At the moment, we formally closed the doorways on any new Azure DevOps OAuth app registrations.
As we put together for the end-of-life for Azure DevOps OAuth apps in 2026, we’ll start outreach to have interaction present app house owners and assist them by means of the migration course of to make use of the Microsoft Identification platform as an alternative for future app improvement with Azure DevOps. This platform, used throughout Microsoft groups, can entry the identical Azure DevOps REST APIs, with the additional advantage of ongoing common funding and extra safety controls accessible to firm admins. We’ve collected a listing of useful assets from Microsoft Entra docs to assist you on this migration effort.

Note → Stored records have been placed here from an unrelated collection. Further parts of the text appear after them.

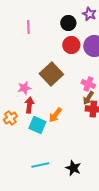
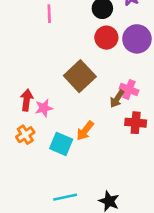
pink star: (24, 88) -> (44, 108), moved
brown arrow: (88, 98) -> (117, 99), moved
red arrow: (29, 105) -> (27, 100), moved

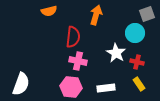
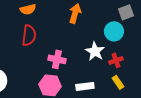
red semicircle: (73, 37) -> (29, 35), moved
red cross: (137, 62) -> (116, 60), turned -32

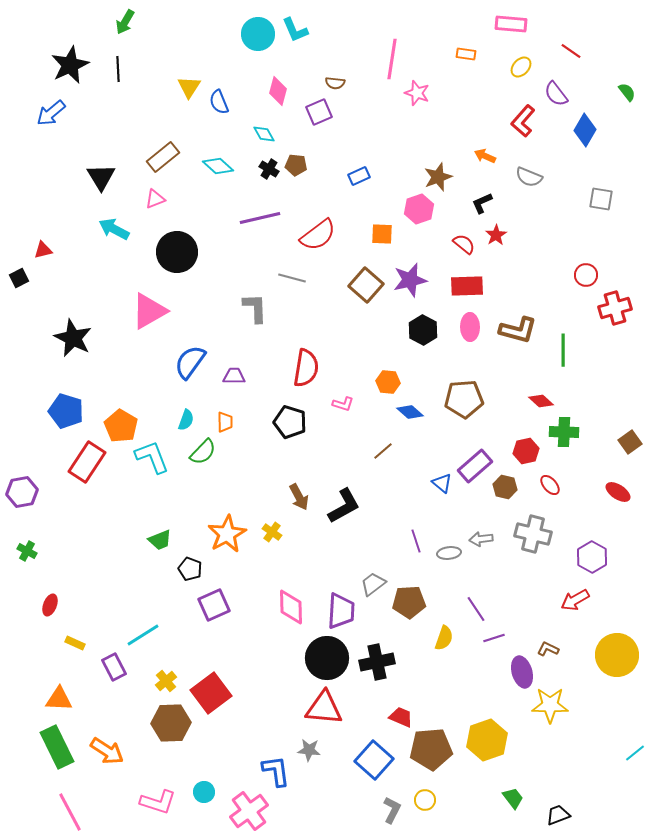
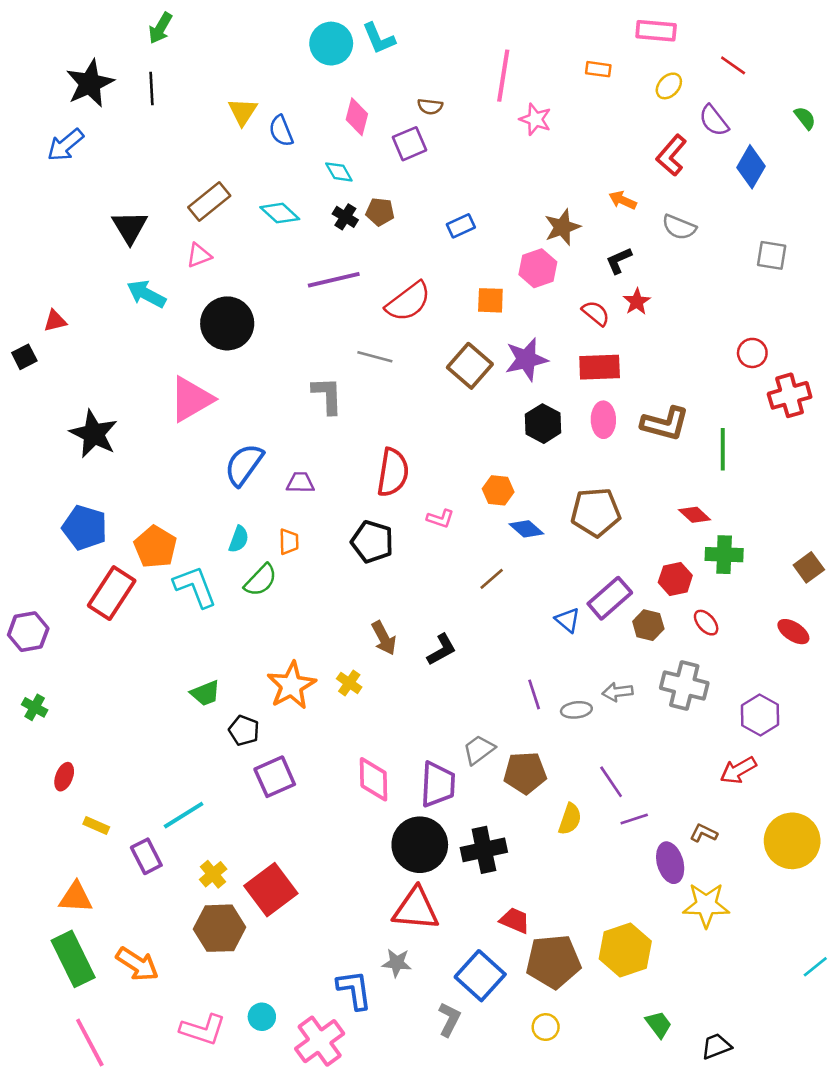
black L-shape: (344, 506) -> (442, 650), size x0.7
gray L-shape: (392, 810) -> (449, 1019), moved

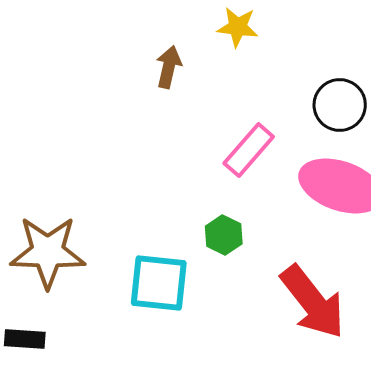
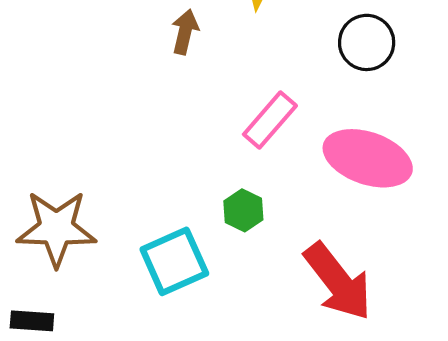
black circle: (340, 105) -> (367, 42), moved
cyan square: (159, 283) -> (174, 261), turned -30

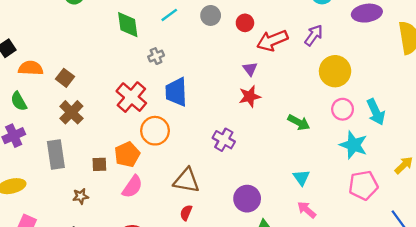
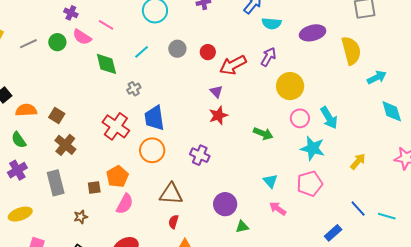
orange circle: (155, 131) -> (152, 150), moved
pink pentagon: (363, 185) -> (310, 184), moved

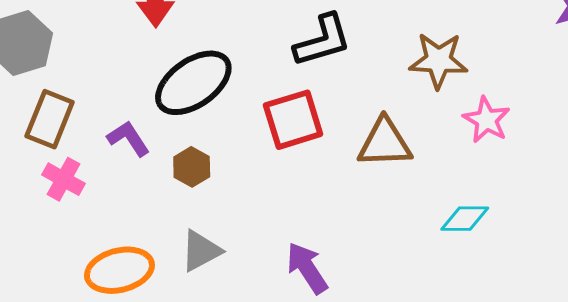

We may even start repeatedly eradicating apps with secrets and techniques which have expired greater than six months in the past (180 days in the past). App house owners of those inactive apps might be knowledgeable and if there’s any additional want for the app registration between now and Azure DevOps OAuth’s end-of-life in 2026, you might be requested to rotate the app secret earlier than April 30.
Lastly, we’ll even be reaching out to app house owners of apps with long-lasting secrets and techniques. Now with our new overlapping secrets and techniques function, apps with long-lasting secrets and techniques have a downtime-free strategy to repeatedly rotate their secrets and techniques and transfer away from unnecessarily long-living secrets and techniques. We advocate all app house owners construct a secret rotation move into their app code. Not solely is that this good app safety follow, all new Azure DevOps OAuth app secrets and techniques will now default to a 60-day secret lifespan.